Due sentenze contrastanti, adesso un’altra della Corte d’appello di Catania assolve l’ex presidente della Regione Siciliana, Raffaele Lombardo, per concorso esterno all’associazione e corruzione elettorale.
Si apprende c he da diversi anni Raffaele Lombardo sta sulla graticola in attesa di essere “liberato” dal comune dire che lui e la classe dirigenziale che ha fatto passi avanti con il suo nome , sono una cosa comune “mafiosa”.
Anche un annullamento con rinvio della Cassazione che verte su indagini dei carabinieri del Ros di Catania su rapporti tra politica, imprenditori, “colletti bianchi” e Cosa nostra. Per la Procura Lombardo avrebbe favorito clan e ricevuto voti alle regionali del 2008, quando fu eletto governatore. Accuse che lui ha sempre respinto.
La Corte ha assolto Lombardo dall’accusa di concorso esterno perché il fatto non sussiste e da quella di reato elettorale aggravato dall’avere favorito la mafia per non avere commesso il fatto.
Sotto i riflettori i presunti contatti di Raffaele Lombardo con esponenti dei clan etnei … Ricorderemo che l’ex presidente aveva sostenuto a difesa di avere «sempre combattuto Cosa nostra».
I suoi legali , gli avvocati Maria Licata e il professore Vincenzo Maiello, hanno chiesto l’assoluzione del loro assistito «perché il fatto non sussiste». Il procedimento ha anche trattato presunti favori elettorali del clan a Raffaele Lombardo nelle regionali del 2008, in cui fu eletto governatore, e a suo fratello Angelo, per cui si procede separatamente, per le politiche del medesimo anno.

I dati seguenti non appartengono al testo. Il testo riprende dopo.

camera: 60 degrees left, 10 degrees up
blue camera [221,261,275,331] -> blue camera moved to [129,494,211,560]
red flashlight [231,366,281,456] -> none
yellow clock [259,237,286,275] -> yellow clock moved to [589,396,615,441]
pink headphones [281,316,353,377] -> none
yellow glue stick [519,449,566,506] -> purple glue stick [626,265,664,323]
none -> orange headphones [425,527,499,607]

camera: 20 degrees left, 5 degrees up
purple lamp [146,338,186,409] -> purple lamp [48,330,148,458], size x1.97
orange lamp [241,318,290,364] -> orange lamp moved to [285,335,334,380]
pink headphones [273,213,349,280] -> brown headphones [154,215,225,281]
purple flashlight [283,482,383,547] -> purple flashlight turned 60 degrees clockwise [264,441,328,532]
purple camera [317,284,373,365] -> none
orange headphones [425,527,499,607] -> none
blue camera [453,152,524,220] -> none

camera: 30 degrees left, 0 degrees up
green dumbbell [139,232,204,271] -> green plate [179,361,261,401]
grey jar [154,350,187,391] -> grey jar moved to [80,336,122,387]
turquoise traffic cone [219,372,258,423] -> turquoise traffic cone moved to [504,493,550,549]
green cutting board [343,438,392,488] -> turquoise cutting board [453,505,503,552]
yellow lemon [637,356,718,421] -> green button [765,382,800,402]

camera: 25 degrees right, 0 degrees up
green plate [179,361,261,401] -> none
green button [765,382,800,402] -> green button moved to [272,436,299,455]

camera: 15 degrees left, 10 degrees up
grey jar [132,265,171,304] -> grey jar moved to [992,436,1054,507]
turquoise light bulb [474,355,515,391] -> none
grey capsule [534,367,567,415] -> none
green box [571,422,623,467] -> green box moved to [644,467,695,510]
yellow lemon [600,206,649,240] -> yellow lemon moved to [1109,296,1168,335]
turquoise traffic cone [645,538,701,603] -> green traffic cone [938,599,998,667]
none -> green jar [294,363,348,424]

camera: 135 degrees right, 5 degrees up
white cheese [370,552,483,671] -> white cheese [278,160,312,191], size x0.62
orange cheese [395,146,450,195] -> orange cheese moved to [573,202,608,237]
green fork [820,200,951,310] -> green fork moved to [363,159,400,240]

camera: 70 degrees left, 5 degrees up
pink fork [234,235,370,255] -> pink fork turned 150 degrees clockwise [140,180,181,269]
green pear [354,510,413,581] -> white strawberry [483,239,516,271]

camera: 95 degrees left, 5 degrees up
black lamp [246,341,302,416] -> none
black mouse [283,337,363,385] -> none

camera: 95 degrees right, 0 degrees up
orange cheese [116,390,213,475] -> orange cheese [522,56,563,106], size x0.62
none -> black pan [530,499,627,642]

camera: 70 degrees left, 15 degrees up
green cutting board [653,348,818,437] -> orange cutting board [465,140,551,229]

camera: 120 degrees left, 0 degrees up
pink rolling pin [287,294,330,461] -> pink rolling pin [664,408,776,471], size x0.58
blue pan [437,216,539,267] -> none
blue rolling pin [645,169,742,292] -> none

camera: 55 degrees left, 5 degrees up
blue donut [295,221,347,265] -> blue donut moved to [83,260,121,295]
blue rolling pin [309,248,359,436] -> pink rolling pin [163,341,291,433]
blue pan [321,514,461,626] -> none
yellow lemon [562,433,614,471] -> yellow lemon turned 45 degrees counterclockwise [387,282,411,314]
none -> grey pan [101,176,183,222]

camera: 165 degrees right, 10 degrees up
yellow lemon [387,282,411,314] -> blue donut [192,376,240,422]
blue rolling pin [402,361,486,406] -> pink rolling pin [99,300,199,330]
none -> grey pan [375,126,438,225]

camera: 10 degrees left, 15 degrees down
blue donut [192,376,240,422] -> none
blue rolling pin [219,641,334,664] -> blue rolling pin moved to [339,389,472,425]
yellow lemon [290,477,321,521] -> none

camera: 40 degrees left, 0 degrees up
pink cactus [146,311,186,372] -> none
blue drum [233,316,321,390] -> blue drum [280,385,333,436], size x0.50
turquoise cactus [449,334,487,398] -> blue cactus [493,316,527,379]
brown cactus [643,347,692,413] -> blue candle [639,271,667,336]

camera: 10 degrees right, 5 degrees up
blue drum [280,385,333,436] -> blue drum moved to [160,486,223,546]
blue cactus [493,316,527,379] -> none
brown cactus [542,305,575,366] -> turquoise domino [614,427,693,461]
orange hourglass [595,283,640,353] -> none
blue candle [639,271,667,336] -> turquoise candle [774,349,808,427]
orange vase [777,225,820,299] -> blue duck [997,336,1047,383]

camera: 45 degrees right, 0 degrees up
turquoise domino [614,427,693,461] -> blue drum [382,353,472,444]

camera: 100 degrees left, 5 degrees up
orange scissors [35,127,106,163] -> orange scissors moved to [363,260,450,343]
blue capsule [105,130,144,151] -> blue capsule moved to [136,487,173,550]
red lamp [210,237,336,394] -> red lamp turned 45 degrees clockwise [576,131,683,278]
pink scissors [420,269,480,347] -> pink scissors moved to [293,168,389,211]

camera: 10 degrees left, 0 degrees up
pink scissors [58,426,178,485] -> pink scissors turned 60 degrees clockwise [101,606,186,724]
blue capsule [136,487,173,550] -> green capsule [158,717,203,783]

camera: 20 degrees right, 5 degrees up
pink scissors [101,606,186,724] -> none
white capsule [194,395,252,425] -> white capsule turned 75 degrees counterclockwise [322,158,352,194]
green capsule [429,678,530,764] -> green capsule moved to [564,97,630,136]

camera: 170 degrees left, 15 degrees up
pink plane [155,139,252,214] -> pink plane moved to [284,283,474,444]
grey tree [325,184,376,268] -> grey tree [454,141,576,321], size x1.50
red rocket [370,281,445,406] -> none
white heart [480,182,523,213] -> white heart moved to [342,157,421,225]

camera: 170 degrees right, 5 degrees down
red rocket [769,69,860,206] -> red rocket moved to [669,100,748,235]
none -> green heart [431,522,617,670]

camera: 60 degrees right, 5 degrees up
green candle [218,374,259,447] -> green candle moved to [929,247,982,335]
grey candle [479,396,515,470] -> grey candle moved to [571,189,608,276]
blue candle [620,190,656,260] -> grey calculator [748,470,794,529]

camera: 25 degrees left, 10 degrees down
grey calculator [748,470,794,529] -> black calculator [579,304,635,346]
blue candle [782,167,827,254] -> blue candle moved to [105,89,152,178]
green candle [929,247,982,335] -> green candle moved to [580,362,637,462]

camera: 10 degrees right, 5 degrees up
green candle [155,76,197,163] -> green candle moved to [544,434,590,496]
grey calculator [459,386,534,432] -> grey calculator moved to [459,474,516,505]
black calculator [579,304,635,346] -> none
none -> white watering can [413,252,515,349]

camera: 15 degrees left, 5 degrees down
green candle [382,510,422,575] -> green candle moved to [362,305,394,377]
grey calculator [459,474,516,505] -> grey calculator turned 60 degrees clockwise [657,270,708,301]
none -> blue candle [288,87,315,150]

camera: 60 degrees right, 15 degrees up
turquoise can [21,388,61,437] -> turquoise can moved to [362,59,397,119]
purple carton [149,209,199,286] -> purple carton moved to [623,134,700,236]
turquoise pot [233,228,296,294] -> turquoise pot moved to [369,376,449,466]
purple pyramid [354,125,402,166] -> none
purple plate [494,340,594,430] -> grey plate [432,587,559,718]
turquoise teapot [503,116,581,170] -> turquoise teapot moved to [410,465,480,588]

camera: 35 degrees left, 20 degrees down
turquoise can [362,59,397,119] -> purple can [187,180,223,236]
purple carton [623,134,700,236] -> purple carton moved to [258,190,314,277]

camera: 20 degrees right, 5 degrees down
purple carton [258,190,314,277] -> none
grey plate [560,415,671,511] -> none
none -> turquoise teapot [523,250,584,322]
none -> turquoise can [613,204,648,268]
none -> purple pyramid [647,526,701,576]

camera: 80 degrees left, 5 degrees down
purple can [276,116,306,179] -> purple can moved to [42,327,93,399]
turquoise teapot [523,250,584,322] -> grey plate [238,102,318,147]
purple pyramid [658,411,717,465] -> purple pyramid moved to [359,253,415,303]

La Seconda sezione penale della Cassazione, tre anni fa, ha annullato con rinvio la sentenza emessa il 31 marzo 2017 dalla Corte d’appello di Catania che aveva assolto dall’accusa di concorso esterno in associazione mafiosa l’ex governatore e lo aveva condannato a due anni (pena sospesa) per corruzione elettorale aggravata dal metodo mafioso, ma senza intimidazione e violenza.
Una sentenza, quella di secondo grado, che aveva riformato quella emessa il 19 febbraio 2014, col rito abbreviato, dal Gup Marina Rizza che lo aveva condannato a sei anni e otto mesi per concorso esterno all’associazione mafiosa ritenendolo, tra l’altro, «arbitro» e «moderatore» dei rapporti tra mafia, politica e imprenditoria.
Nelle motivazioni la Corte d’appello di Catania, nel riformare la sentenza di primo grado, aveva rilevato che «il summit tra i vertici mafiosi e Raffaele Lombardo nel giugno del 2003 a casa dell’ex presidente della Regione, uno dei pilastri dell’accusa, «è un fatto assolutamente privo di riscontro probatorio». Erano stati invece dimostrati, secondo i giudici di secondo grado, «i rapporti tra Lombardo e esponenti della mafia, che avrebbero agito per agevolare la sua elezione, ma dal quale non avrebbero ricevuto alcun favore».
La Corte d’appello gli aveva contestato la corruzione elettorale con l’aggravante di avere favorito la mafia, che non usa violenza né intimidisce, ma compra i voti con soldi, buoni spesa e favori. Una decisione non condivisa dalla Cassazione che «in accoglimento del ricorso della Procura generale di Catania» aveva poi annullato «la sentenza con rinvio ad altra sezione» della Corte d’appello di Catania, davanti alla quale si è celebrato il nuovo processo.